Over a month ago I wrote about an incident that happened in 1998 when I was on a mission trip in Mongolia and we had no water. The other week I saw my friend Patty who was on that trip with me and it reminded me that I should finish the story.
Let me set it up again. Fifteen of us were on Jesus film project where we were showing the film in villages in the NW corner of the country. We were traveling with fifteen Mongolians and would split off for a week at a time with teams of five Mongolins and five Americans. For most of our time we were far outside of civilization. In fact there were no paved roads amout 20 km outside of the capital Ulaanbaater. Every day we traveled to a new town and along the way had to pump water from whatever source we could find.
Early on we were in an area north of the Gobi and were near a lake that was twice as salty as the ocean. We heard of a spring nearby and while the women on my team showed the film one afternoon, Chad and I went looking for it. We empty all of our water bottles and pumped water but once we tasted it we realized it was still very salty. We sheepishly told our teammates. Chad got the idea of adding Kool-Aid mix to it to make it bearable to drink.

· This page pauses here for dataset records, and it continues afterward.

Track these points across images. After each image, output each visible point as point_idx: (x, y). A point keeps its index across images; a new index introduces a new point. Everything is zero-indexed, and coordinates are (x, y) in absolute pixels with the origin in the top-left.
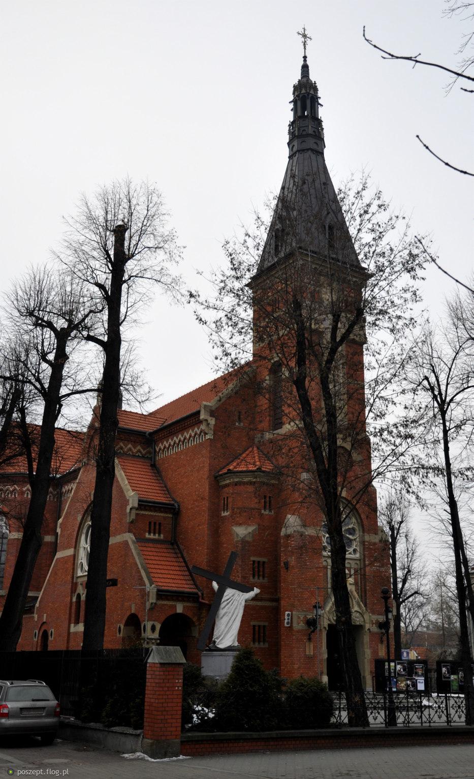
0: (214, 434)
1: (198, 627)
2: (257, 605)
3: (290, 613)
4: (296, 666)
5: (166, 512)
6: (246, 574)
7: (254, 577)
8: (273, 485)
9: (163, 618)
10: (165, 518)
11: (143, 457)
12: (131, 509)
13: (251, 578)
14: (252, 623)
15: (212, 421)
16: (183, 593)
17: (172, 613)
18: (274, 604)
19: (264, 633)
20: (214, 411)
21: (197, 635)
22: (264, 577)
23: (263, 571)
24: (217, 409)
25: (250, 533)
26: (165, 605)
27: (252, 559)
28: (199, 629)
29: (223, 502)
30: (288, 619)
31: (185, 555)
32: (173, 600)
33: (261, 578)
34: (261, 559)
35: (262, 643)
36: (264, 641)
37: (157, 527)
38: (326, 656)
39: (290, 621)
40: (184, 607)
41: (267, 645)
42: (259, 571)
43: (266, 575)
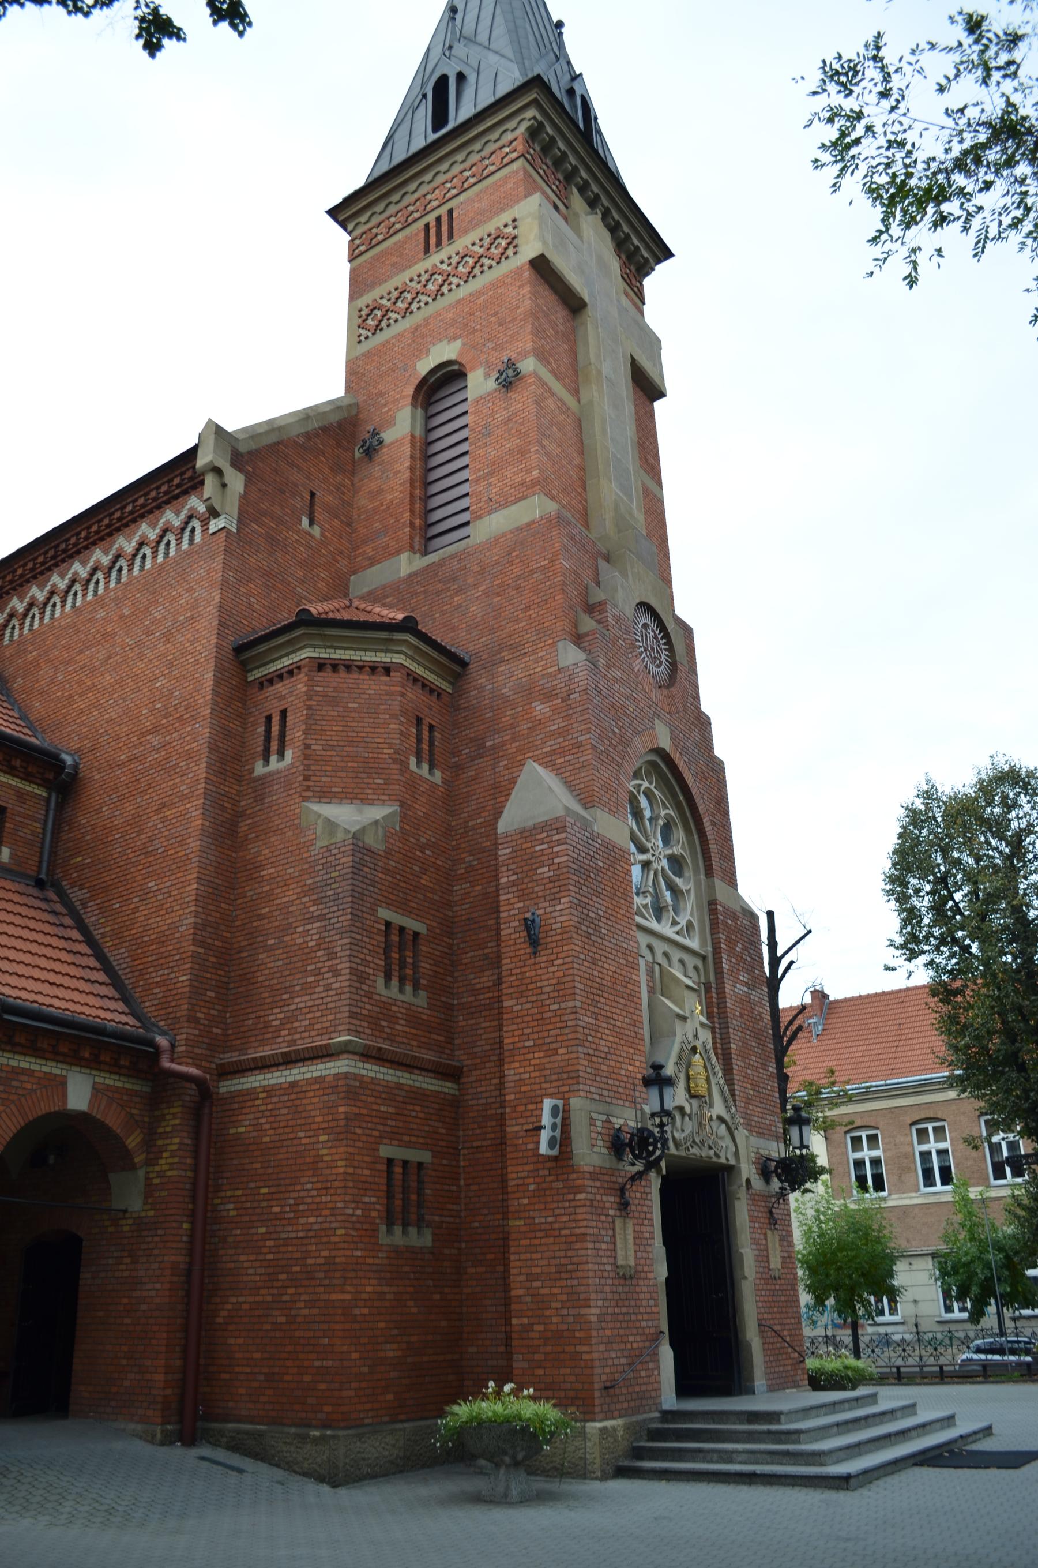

My team started crying and saying we were gonna die because we had no water to drink. All I could think of was that this must have been how Moses felt. I didn't know where water was. We were just following the other jeep of Mongolians to go to the next town. It would have taken us five days by jeep to get back to civilization if you call Ulaanbaater that. And that would be a best case scenerio. I said (not out of great faith but more to get the focus off me failing as a leader), "surely God did not bring us out here to die. He will take care of us" And for some reason I added, "Maybe this is exactly what we need".
Well for several days we had nothing else. We all drank salty Kool-Aid. I think at least 4 of us had the 'd' too. But we later found a stream with a huge pool at the bottom of a waterfall and forgot about our trial.
Actually it was the next summer when I saw Patty at a conference and we exchanged Mongolian stories. She said 'can you believe we drank that salty Kool-Aid?' I had totally forgotten about it. It was not a month later that I was reading in a book and it said a primitive form of rehydration formula was 1 part water, 1 part salt and 1 part sugar. Salty Kool-Aid! I broke down weeping realizing that God not only had not deserted us but He was providing for what we needed but did not know we needed!!!! We had rehydration formaulas but we might not have used them because we were early in our mission trip. He knew what we needed and forced us to drink it. The next time I saw Patty I shared with her and another friend who was with us, Annette, what I read. They started weeping too.
Patty and Annette later moved to Siberia to help launch a ministry in Irkutsk. Now Patty is preparing to go serve in another country that I can't mention alongside some Russians. She told me that often when she faced a trial in Irkustk she would think of this story and say, "I better be careful because maybe God is giving me salty Kool-Aid to drink."
I have to admit that my first response to trials is very much of the flesh. This weekend was very trying dealing with a sick family. I hope that I can like Patty pause and remember the time I was in the middle of no where and all I could muster up was 'surely God has not left us'. It might be salty Kool-Aid!